• EXTRACTED TEXT:
━━━━
Moreover, the practice of law is not a business but a profession.
Lawyering is not primarily meant to be a money-making venture,
and law advocacy is not a capital that necessarily yields profits. The
gaining of a livelihood is not a professional but a secondary
consideration. Duty to public service and to the administration of
justice should be the primary consideration of lawyers, who must
subordinate their personal interests or what they owe to themselves.
The practice of law is a noble calling in which emolument is a
byproduct, and the highest eminence may be attained without
making much money.

CANON 3 MAKING KNOWN LEGAL SERVICES: FAIR,


DIGNIFIED, OBJECTIVE INFORMATION

Cabarrus, Jr. v. Bernas, A.C. No. 4634 September 24, 1997

Facts:On August 30, 1996, Complainant Mr. Jesus Cabarrus, Jr. filed
an administrative complaint for disbarment against Respondent
Atty. Jose Antonio Bernas for alleged violations of Article 172 of the
Revised Penal Code and Code of Professional Responsibility.
Complainant seeks for the disbarment of respondent for having
instigated abetted and facilitated the perversion and subversion of
truth in the said verification and certification of non-forum shopping.
Contrary to Canon 1, Rule 1.01, 1.02, Canon 3, 3.01, Canon 10 of the
code of Professional responsibility for Lawyers,Complainant
contends that respondent Atty. Bernas who is the counsel on record
on the respondent for the civil case is the same lawyer who instigated
a criminal complaint at the NBI. The respondent argues that neither
he nor his client Pascual has commenced any criminal action since
they merely requested the NBI to assist in the investigation or
prosecution and that the letter transmitted to the NBI is not
tantamount to a proceeding or an action since the NBIs functions is
merely investigatory and informal in nature. Therefore, NBI has no
prosecutorial function or quasi-judicial power and is incapable of
granting relief or remedy.
━━━━
• THE DATA:
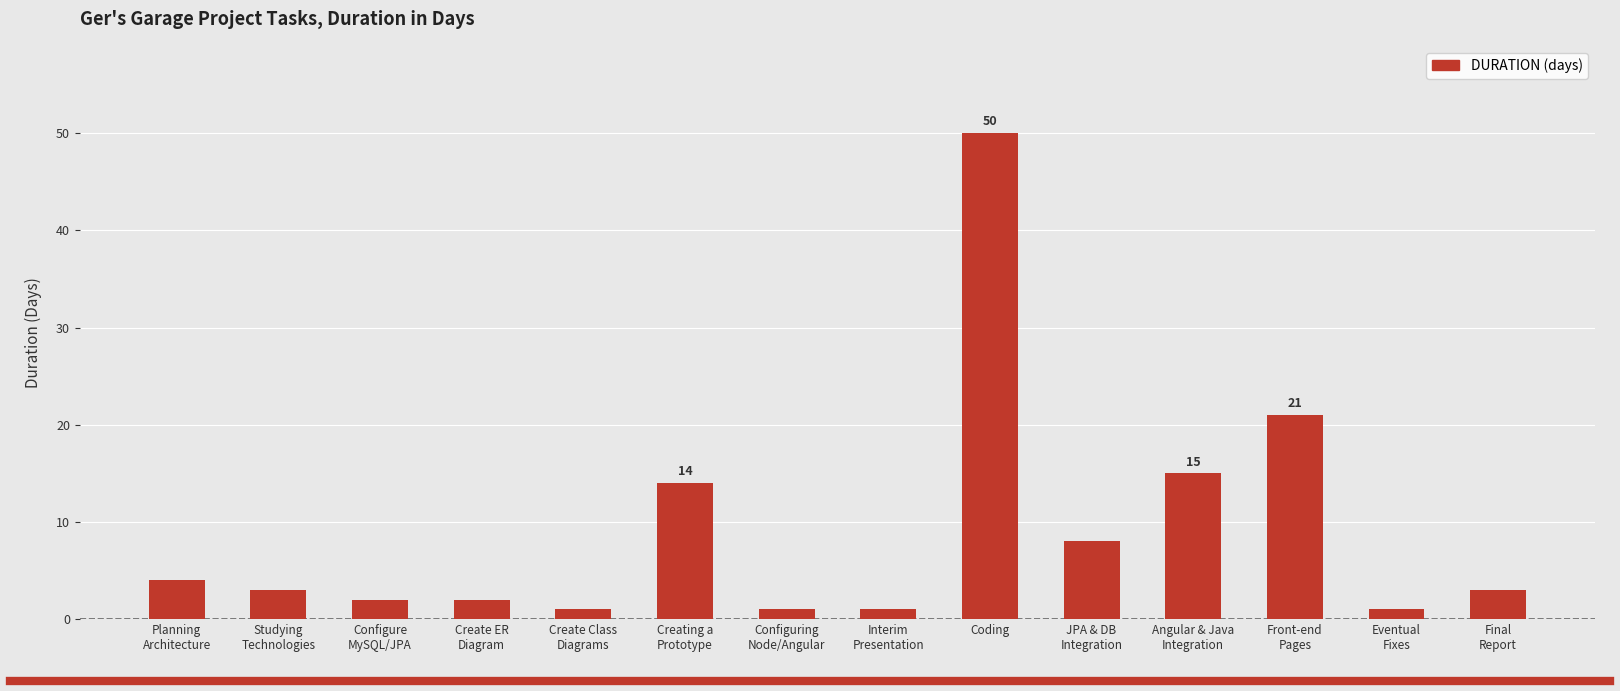

What is the change in value from Planning
Architecture to Interim
Presentation?

-3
━━━━
• TASK LIST:
A. Rewrite the paragraph of the legal ethics text that begins "Moreover, the practice of law" as a short bulleted list that keeps its main facts.
B. According to the legal ethics text, on what date did Jesus Cabarrus, Jr. file his administrative complaint for disbarment?
C. Repeat everything from "DIGNIFIED, OBJECTIVE INFORMATION" down to "of non-forum shopping." in the legal ethics text.
The listing is separate material from the legal ethics text.

• TASK SOLUTIONS:
A.
- The practice of law is a profession, not a business.
- Lawyering is not mainly a money-making venture, and law advocacy is not capital that necessarily yields profits.
- Earning a livelihood is a secondary consideration.
- Lawyers should put duty to public service and to the administration of justice first, above their personal interests.
- Law is a noble calling in which pay is a byproduct, and the highest eminence can be reached without making much money.

B. He filed it on August 30, 1996.

C.
DIGNIFIED, OBJECTIVE INFORMATION

Cabarrus, Jr. v. Bernas, A.C. No. 4634 September 24, 1997

Facts:On August 30, 1996, Complainant Mr. Jesus Cabarrus, Jr. filed
an administrative complaint for disbarment against Respondent
Atty. Jose Antonio Bernas for alleged violations of Article 172 of the
Revised Penal Code and Code of Professional Responsibility.
Complainant seeks for the disbarment of respondent for having
instigated abetted and facilitated the perversion and subversion of
truth in the said verification and certification of non-forum shopping.